Sitting in the gallery of the House of Lords ten years ago, I was so happy to be part of the passing of the Same-Sex Marriage Act. It was an historic moment for same-sex couples and for UK society as a whole. It was also an extra delight because, as well as immediately providing for same-sex marriages in England and Wales, the new law introduced a new legal category for humanist marriages and a mechanism by which the UK Government could, with ease, introduce those marriages whenever it chose. Unfortunately, ten years later the Government has still not done so.
In the months following the passing of this Act, we met many times with Government officials and had many encouraging meetings where we were assured that progress was just around the corner. The reason for a few months of delay was put down to the need to carry out a consultation. Fair enough.
A decade later however, thousands of couples have been let down, denied the marriage of their choice. I know many couples who’ve gone through the frustrating process of having two ceremonies: the personalised, values-driven and authentic humanist ceremony that aligns with their beliefs, and then the civil marriage with a registrar that’s required to be married in the eyes of the law. It’s an expensive two tier system. I also know couples who have chosen not to marry at all, some for over a decade, waiting in humanist limbo.

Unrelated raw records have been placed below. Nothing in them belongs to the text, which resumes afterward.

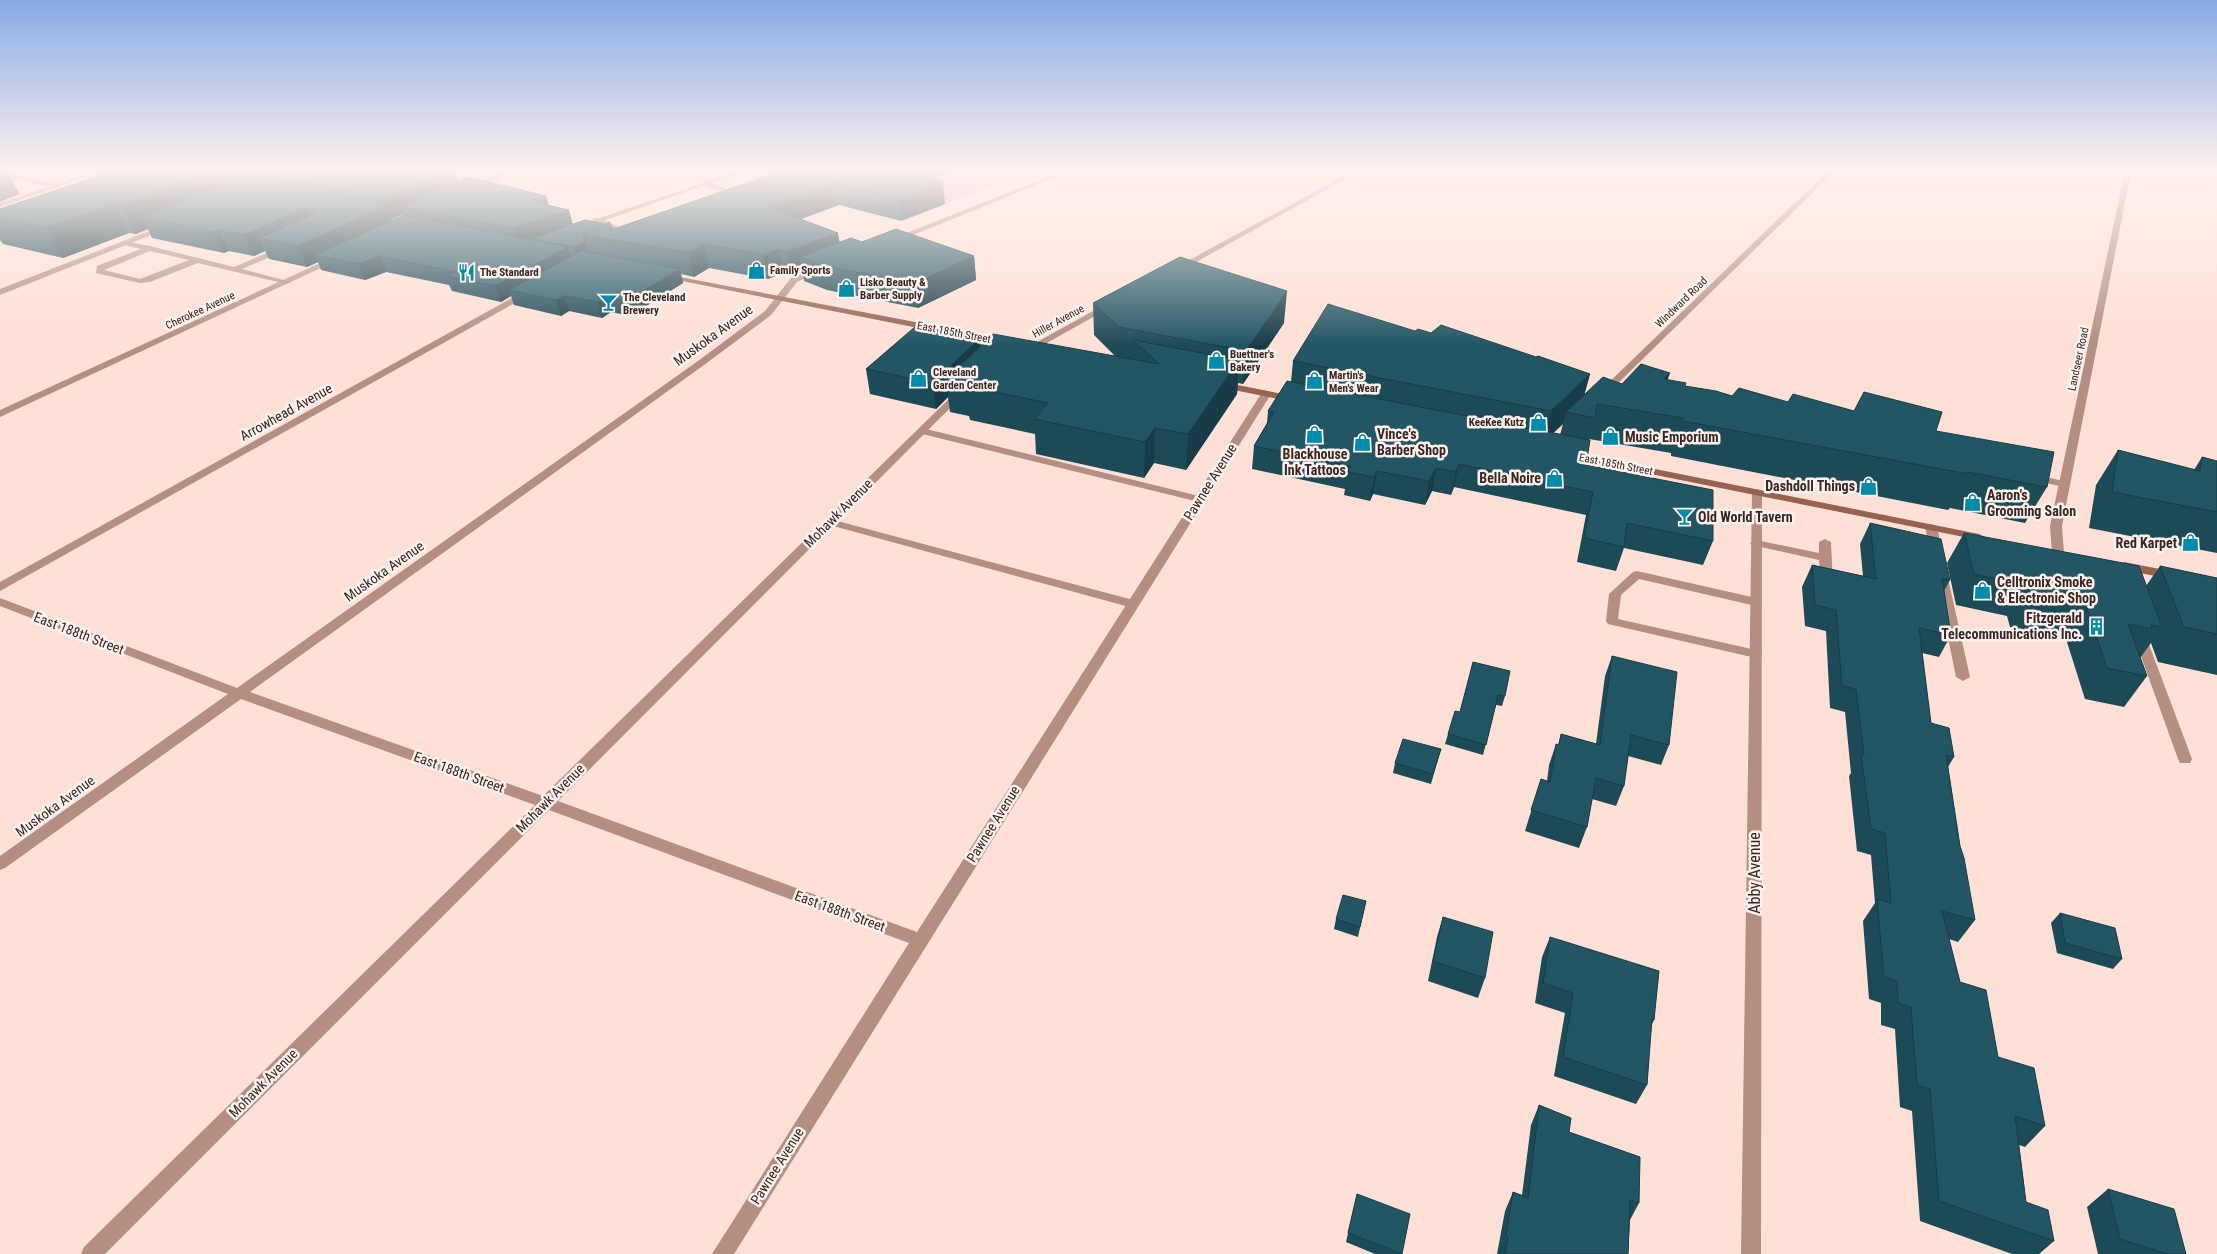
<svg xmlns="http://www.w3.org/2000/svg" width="2217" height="1254" viewBox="0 0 2217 1254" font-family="'Roboto Condensed',sans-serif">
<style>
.green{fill:#e4b2d2}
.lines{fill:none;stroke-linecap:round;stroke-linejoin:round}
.lane{fill:#b38e81;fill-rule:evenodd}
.street{fill:#b38e81;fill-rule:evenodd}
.secondary{fill:#976250;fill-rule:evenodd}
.wall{fill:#1d4a57;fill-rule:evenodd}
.shaded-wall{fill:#183c47}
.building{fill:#225665;stroke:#183c47}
.labels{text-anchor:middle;stroke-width:5;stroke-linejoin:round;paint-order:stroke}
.far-poi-label{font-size:11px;font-weight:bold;fill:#392720;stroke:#fdf2ef;text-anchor:start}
.far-street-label{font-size:11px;fill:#392720;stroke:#fdf2ef}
.street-label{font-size:14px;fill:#392720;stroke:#fdf2ef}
.poi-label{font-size:14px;font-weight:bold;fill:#392720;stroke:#fdf2ef;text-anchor:start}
.near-street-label{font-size:16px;fill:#392720;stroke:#fdf2ef}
</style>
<rect width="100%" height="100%" fill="#fee0d6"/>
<path class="green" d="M952,171H992L1013,178L946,204L906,188Z"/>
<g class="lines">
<g class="lane">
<path d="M1054,171H1065L1066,172L1063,174Z"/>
<path d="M0,172L56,184L60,186L56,188L0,176Z"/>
<path d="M703,181H709L737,194L730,199H724L723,197L727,194L703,185Z"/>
<path d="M593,218H599L632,233L625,235L593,222Z"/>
<path d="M124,241L150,246L234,267L281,247L285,249L284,251L242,269L291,282L287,284L198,263L150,282L140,283L96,273L97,266L141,249L124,245ZM150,251L189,260L140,279L104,270Z"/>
<path d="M922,428L1203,497L1204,499L1199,502L918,433V429Z"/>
<path d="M2032,474L2068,482L2069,484L2064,487L2028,479L2027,477L2028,475Z"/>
<path d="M830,519L1137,601L1139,604L1133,608L826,524L824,522Z"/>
<path d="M1931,524L1937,527L1943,554L1937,557L1931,554L1925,527Z"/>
<path d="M1825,539L1831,542L1833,585L1827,589L1821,585L1819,560L1752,545L1750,543L1756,540L1819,553V542Z"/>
<path d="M1941,570L1947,574L1970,677L1963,681L1956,677L1935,574Z"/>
<path d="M1637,571L1756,598L1762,602L1756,606L1639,579L1621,595L1618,619L1756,650L1761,651L1762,654L1761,657L1756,658L1608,624L1606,621L1609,594L1633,572Z"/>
<path d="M2139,630L2145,634L2192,759L2190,763H2180L2178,759L2133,634Z"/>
</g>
<g class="street">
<path d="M96,171H104L0,207V203Z"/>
<path d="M505,171H513L474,190L467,188Z"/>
<path d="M738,171H746L580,229L573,227Z"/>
<path d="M1063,171H1071L896,242L889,240Z"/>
<path d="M1353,171H1360L1180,271L1173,269Z"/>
<path d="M1828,171H1835L1607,394H1601V390Z"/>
<path d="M2125,171H2131L2062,526L2064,553L2058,556L2052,553L2050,526Z"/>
<path d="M162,226L169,228L0,295V289Z"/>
<path d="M331,258L338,260L0,417V410Z"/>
<path d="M816,268L823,270L797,282L771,315L704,365L250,692L543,796L958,390H964V394L558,801L917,932L1261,394L1263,392H1269L1271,394L734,1254H712L909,943L549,810L105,1254H81L84,1247L535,805L241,699L5,868L0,870V856L228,694L0,606V598L237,688L698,361L765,311L791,278Z"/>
<path d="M528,289L532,292L531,294L0,591V582Z"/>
<path d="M1104,305L1111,307L1036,349L1028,347Z"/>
<path d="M1757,489L1762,492L1761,1254H1741L1752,492Z"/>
</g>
<g class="secondary">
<path d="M664,274L1004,339L1009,342L1004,345L667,278L663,276Z"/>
<path d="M1222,382L1293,396L1298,399L1293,402L1219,387L1217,385Z"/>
<path d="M1570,452L1979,534L1985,537L1979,540L1566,457V453Z"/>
<path d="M2124,562L2170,571L2176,575L2170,579L2120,569L2118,566Z"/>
</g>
</g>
<g class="wall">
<path d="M113,171H454L458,181L546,196L548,205L573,224L611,226H612L613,229L771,174V171H952L931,178L945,204L901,221L839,205L801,219L840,242H862L974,256L976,280L918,308L827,290L804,281L803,271L791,276L783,273L768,279L709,268L694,277L681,274L683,283L630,316L611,312L602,318L569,311L561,316L514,305L511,296L501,302L452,291L449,285L386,272L365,280L321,270L318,262L307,267L269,259L265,251L254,256L229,251L224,253L152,238L148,229L136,234L129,233L63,258L3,244L0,240V209ZM404,214V215L393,220L392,219Z"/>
<path d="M1093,303L1284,323L1243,384L1238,383L1237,394L1186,470L1154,463L1144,478L1036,454L1035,434L970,420L969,416L950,412L948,397L936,409L870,394L866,369L981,345L1115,356L1094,335Z"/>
<path d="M1415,331L1431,333L1536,357L1590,374L1584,395L1622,384L1667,380L1685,386L1732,396L1788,402L1854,411L1936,431L2047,487L2025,523L1950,508L1948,510L1671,456V453L1589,439L1586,465L1713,541L1703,565L1624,548L1616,571L1577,562L1586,515L1454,487L1451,495L1432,491L1425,505L1373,494L1370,501L1344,495L1345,489L1252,469L1254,446L1267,423L1268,411L1291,382L1293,361ZM1563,424L1560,435L1553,433Z"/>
<path d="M2118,450L2194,470L2202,457L2217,461V553L2089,528L2096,485Z"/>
<path d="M1870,523L1950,580L1944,591L1951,635L1939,657L1922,653L1931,723L1954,757L1948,767L1960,846L1975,920L1958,942L1949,939L1960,982L1998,1057L2045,1126L2025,1147L2019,1145L2026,1202L2054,1241L2039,1254H2012L1920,1221L1912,1111L1900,1107L1895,1029L1881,1025V1003L1869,999L1863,921L1875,903L1871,855L1857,851L1849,776L1851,773L1845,712L1830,708L1826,631L1805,626L1802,587L1812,565L1863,576L1860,544Z"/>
<path d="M1964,533L2146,586L2160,566L2217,578V675L2158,662L2151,643L2140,658L2147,676L2124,707L2085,699L2066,639L2010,627L2007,616L1956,605L1947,563Z"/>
<path d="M1612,656L1669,745L1661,765L1628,756L1624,786L1616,806L1592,799L1587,827L1579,848L1525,831L1541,779L1547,781L1549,765L1556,744L1558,745L1561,734L1596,744L1605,676Z"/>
<path d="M1473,662L1505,696L1502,706L1496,705L1483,755L1445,744L1448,734L1460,712Z"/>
<path d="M1441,749L1431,784L1393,773L1395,763Z"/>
<path d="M1366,901L1358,937L1334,929L1336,919Z"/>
<path d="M2060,913L2122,959L2113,969L2057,953L2051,923Z"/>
<path d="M1443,917L1485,978L1478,998L1428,981L1437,937Z"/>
<path d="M1550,937L1654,1020L1651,1026L1647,1085L1636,1104L1554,1076L1565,1013L1535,1003L1542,957Z"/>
<path d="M1539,1105L1569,1132L1639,1203L1630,1220L1628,1254H1497L1505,1211L1513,1192L1522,1195L1531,1125Z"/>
<path d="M2108,1189L2186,1254H2098L2087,1207Z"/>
<path d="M1357,1194L1402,1254H1375L1346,1242Z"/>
</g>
<g class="shaded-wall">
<path d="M212,171H221L232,194L142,217L148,229L136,234L120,205Z"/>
<path d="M231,171H280H243L248,184L240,189Z"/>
<path d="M449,171H454L461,189L401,207L404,214L393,219L385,198Z"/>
<path d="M903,171H952L924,181L943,182L945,204L901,221L898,199Z"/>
<path d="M8,173L20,194L0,202V175Z"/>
<path d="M836,183L839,205L773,229L768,207Z"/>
<path d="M546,196L550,211L529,201Z"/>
<path d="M114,204L129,233L63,258L46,228Z"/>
<path d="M387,206L395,227L315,255L318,262L307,267L297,246Z"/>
<path d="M306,208L315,229L259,238L265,251L254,256L244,235Z"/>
<path d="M569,210L573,225L517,244L512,228Z"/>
<path d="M219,230L229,251L224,253L213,232Z"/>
<path d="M838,233L842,256L800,257L803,271L791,276L787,252Z"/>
<path d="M585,241L587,249L576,255L574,247Z"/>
<path d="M704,244L709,268L694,277L689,253Z"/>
<path d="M568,247L572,262L509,290L511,296L501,302L495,286Z"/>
<path d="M779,249L783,273L768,279L763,255Z"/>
<path d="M380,256L386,272L365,280L358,264Z"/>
<path d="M974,256L976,280L918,308L916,283Z"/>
<path d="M680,269L683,283L630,316L626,301Z"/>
<path d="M1287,291L1284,323L1243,384L1246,351Z"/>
<path d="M564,296L569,311L561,316L556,300Z"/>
<path d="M606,297L611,312L602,318L598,302Z"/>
<path d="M980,338L982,364L947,378L948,397L936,409L933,383Z"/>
<path d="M1239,360L1237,394L1186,470L1188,434Z"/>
<path d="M1670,373L1658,407L1664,379Z"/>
<path d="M1590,374L1581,407L1566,412L1563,424L1542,444L1551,411Z"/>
<path d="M1155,428L1154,463L1144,478L1145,442Z"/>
<path d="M1459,464L1454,487L1451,495L1456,472Z"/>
<path d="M1436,468L1432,491L1425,505L1429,481Z"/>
<path d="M1377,471L1373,494L1370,501L1374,477Z"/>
</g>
<g class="building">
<path d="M0,171L8,173L0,175Z"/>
<path d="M113,171H212L120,205L114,204L46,228L0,218V209Z"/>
<path d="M243,171H449L385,198Z"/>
<path d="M776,171H919L923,172L918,174L943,182L898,199L836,183L768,207L838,233L787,252L779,249L763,255L704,244L689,253L583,235L610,222L611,230L779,172Z"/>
<path d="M236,176L387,206L297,246L259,238L315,214V210L306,208L244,235L219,230L213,232L142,217L220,187Z"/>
<path d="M468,177L546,196L529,201L569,210L512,228L401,207Z"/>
<path d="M404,215L568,247L495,286L446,276L455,272L380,256L358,264L315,255Z"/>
<path d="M585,220L605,224L583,235L585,241L574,247L530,239Z"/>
<path d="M896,229L974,256L916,283L823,266L800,257L851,238L862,242Z"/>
<path d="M581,251L680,269L626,301L606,297L598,302L564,296L556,300L509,290Z"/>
<path d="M1180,257L1287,291L1246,351L1119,327L1093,303Z"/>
<path d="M1328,304L1415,331L1418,329L1431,333L1441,325L1536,357L1538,356L1590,374L1551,411L1293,361Z"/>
<path d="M916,326L980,338L933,383L866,369Z"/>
<path d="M993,334L1159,364L1133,340L1239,360L1188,434L1155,428L1145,442L1034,419L1048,403L967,386L970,383L947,378Z"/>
<path d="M1641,364L1670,373L1664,379L1686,383L1685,386L1716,391L1732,396L1739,388L1788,402L1793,394L1854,411L1864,392L1942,412L1936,431L2054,452L2047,487L1967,472L1968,474L1683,421V418L1597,404L1595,418L1566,412L1603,377L1622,384Z"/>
<path d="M1287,381L1590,440L1586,465L1713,490V541L1627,523L1624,547L1584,538L1593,492L1459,464L1456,472L1436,468L1429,481L1377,471L1374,477L1348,472L1351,466L1254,446L1274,412L1268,411Z"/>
<path d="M2118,450L2200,471L2202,457L2217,461V512L2112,492Z"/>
<path d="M1870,523L1941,539L1950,580L1942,578L1951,635L1919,628L1931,723L1949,728L1954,757L1946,755L1960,846L1964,858L1975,920L1942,911L1960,982L1986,990L1998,1057L2034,1068L2045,1126L2015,1116L2026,1202L2048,1210L2054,1241L1939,1201L1930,1089L1917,1085L1911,1007L1898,1003L1897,981L1884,977L1877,899L1891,903L1885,833L1871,829L1861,754L1864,755L1856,689L1842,686L1836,610L1815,605L1812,565L1876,579Z"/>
<path d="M1964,533L2139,566L2162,627L2151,625L2152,629L2128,624L2147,676L2107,668L2087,608L2029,596L2026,585L1974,574Z"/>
<path d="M2160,566L2217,578V634L2184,627Z"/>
<path d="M1612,656L1677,672L1669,745L1631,735L1624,786L1596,778L1587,827L1531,810L1541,779L1550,782L1556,744L1559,745L1561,734L1600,745Z"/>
<path d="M1473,662L1510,671L1505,696L1498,695L1486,745L1448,734L1455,711L1460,712Z"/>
<path d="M1403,739L1441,749L1433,774L1395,763Z"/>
<path d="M1343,895L1366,901L1360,927L1336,919Z"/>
<path d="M2060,913L2115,928L2122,959L2065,943Z"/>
<path d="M1443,917L1493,932L1485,978L1433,961Z"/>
<path d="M1550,937L1659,971L1654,1020L1652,1019L1647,1085L1563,1057L1573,993L1543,983Z"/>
<path d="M1539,1105L1571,1118L1569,1132L1640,1157L1639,1203L1630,1200L1628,1254H1505L1508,1237L1506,1236L1513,1192L1528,1198Z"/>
<path d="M2108,1189L2174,1209L2186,1254H2167L2120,1239Z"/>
<path d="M1357,1194L1410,1214L1402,1254L1348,1233Z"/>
</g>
<linearGradient id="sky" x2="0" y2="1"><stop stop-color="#87aae8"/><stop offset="0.49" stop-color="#fff1ed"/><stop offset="1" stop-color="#fff1ed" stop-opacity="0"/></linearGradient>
<rect width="2217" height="346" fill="url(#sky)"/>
<defs>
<symbol id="shop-bare" viewBox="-9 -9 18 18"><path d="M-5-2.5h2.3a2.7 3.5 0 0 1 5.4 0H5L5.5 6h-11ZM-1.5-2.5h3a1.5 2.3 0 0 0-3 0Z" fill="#008caa" stroke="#fdf2ef" stroke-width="2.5" paint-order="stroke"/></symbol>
<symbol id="restaurant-bare" viewBox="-9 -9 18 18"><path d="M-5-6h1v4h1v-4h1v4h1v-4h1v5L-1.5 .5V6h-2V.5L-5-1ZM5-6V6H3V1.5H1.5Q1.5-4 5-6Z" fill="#008caa" stroke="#fdf2ef" stroke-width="2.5" paint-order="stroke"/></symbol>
<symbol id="bar-bare" viewBox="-9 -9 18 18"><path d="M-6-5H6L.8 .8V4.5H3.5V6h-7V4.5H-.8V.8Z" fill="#008caa" stroke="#fdf2ef" stroke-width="2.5" paint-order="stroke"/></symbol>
<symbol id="building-bare" viewBox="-9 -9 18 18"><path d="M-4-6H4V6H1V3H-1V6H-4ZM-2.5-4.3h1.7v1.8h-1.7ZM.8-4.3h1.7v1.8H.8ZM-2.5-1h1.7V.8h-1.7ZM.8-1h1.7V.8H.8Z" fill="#008caa" stroke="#fdf2ef" stroke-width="2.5" paint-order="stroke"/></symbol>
</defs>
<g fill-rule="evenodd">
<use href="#shop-bare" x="744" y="258" width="25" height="25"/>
<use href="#restaurant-bare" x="454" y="260" width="25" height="25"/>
<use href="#shop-bare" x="834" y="276" width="25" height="25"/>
<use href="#bar-bare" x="596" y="290" width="25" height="25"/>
<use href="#shop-bare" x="1204" y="348" width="25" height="25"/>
<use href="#shop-bare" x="906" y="366" width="25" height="25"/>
<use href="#shop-bare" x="1302" y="368" width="25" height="25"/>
<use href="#shop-bare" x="1526" y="410" width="25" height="25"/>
<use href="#shop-bare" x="1302" y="422" width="25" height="25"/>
<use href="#shop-bare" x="1598" y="424" width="25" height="25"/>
<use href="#shop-bare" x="1350" y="430" width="25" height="25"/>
<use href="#shop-bare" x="1542" y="466" width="25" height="25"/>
<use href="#shop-bare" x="1856" y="474" width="25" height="25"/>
<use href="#shop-bare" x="1960" y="490" width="25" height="25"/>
<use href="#bar-bare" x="1672" y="504" width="25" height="25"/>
<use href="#shop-bare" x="2178" y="530" width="25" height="25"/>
<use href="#shop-bare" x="1970" y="578" width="25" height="25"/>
<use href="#building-bare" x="2084" y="614" width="25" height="25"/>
</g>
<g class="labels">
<g class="far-poi-label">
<text x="770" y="274">Family Sports</text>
<text x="480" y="276">The Standard</text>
<text x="860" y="286">Lisko Beauty &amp;<tspan x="860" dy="13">Barber Supply</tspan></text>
<text x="623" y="301">The Cleveland<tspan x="623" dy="13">Brewery</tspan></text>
<text x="1230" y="358">Buettner's<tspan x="1230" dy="13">Bakery</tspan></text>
<text x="933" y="376">Cleveland<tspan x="933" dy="13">Garden Center</tspan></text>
<text x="1329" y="379">Martin's<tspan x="1329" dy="13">Men's Wear</tspan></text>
<text x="1524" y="426" text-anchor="end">KeeKee Kutz</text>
</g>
<g class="far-street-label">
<text transform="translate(1681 302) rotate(-44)" y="4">Windward Road</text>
<text transform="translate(200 310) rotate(-25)" y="4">Cherokee Avenue</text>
<text transform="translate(1058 321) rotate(-29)" y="4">Hiller Avenue</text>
<text transform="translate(954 332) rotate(11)" y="4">East 185th Street</text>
<text transform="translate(2078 359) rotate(-78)" y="4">Landseer Road</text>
<text transform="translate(1616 464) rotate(11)" y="4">East 185th Street</text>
</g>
<g class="street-label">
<text transform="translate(713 335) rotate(-36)" y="5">Muskoka Avenue</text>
<text transform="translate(286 412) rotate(-29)" y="5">Arrowhead Avenue</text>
<text transform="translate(1210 482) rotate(-58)" y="5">Pawnee Avenue</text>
<text transform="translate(838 513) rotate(-45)" y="5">Mohawk Avenue</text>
<text transform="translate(384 571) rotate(-35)" y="5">Muskoka Avenue</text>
<text transform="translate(79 633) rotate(21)" y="5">East 188th Street</text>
<text transform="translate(459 772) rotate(20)" y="5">East 188th Street</text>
<text transform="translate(550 798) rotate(-45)" y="5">Mohawk Avenue</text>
<text transform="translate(55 806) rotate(-36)" y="5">Muskoka Avenue</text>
<text transform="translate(993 824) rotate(-58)" y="5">Pawnee Avenue</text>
<text transform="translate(840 911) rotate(20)" y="5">East 188th Street</text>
<text transform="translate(263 1083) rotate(-45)" y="5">Mohawk Avenue</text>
<text transform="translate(777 1166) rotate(-58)" y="5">Pawnee Avenue</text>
</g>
<g class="poi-label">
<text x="1377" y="439">Vince's<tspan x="1377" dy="16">Barber Shop</tspan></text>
<text x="1625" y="442">Music Emporium</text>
<text x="1315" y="459" text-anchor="middle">Blackhouse<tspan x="1315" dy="16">Ink Tattoos</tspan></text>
<text x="1541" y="483" text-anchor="end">Bella Noire</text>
<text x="1855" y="491" text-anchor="end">Dashdoll Things</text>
<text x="1987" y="500">Aaron's<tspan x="1987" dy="16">Grooming Salon</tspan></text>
<text x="1698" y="522">Old World Tavern</text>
<text x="2177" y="548" text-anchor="end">Red Karpet</text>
<text x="1997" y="587">Celltronix Smoke<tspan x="1997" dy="16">&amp; Electronic Shop</tspan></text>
<text x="2082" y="623" text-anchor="end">Fitzgerald<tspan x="2082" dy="16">Telecommunications Inc.</tspan></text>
</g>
<g class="near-street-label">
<text transform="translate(1754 873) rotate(-90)" y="6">Abby Avenue</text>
</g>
</g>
</svg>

The case for legal recognition is a strong one, so strong in fact that when six humanist couples took a case to the High Court in 2020, the Judge said that ‘the present law gives rise to discrimination’. She ruled in favour of the Government on the basis of a then ongoing Law Commission marriage review and that the Justice Secretary’s ‘stated desire to consider any reform on a wholesale rather than piecemeal basis’ was legitimate. But three years later, we’re still waiting – that review having long since finished.
In Scotland, where they gained legal recognition in 2005, humanist marriages have risen in number from 85 in the first year to over 6,000 in 2021 – some 26% of the total. In Northern Ireland where they were legally recognised five years ago, they are the fastest growing type of marriage. Public support is also high, with a YouGov poll revealing that nearly 70% of the British public support the legal recognition of humanist marriages in England and Wales.
One thing that is promising is that the UK Opposition does support our calls. In 2021 the Labour frontbench called for their immediate legal recognition highlighting the Government’s ‘total blind spot’ when it came to humanist marriages. Nonetheless, we continue to call for the Government to enact recognition of humanist marriages as soon as possible. If it continues to delay, it risks leaving all the credit to Labour for what will prove to be a hugely popular reform.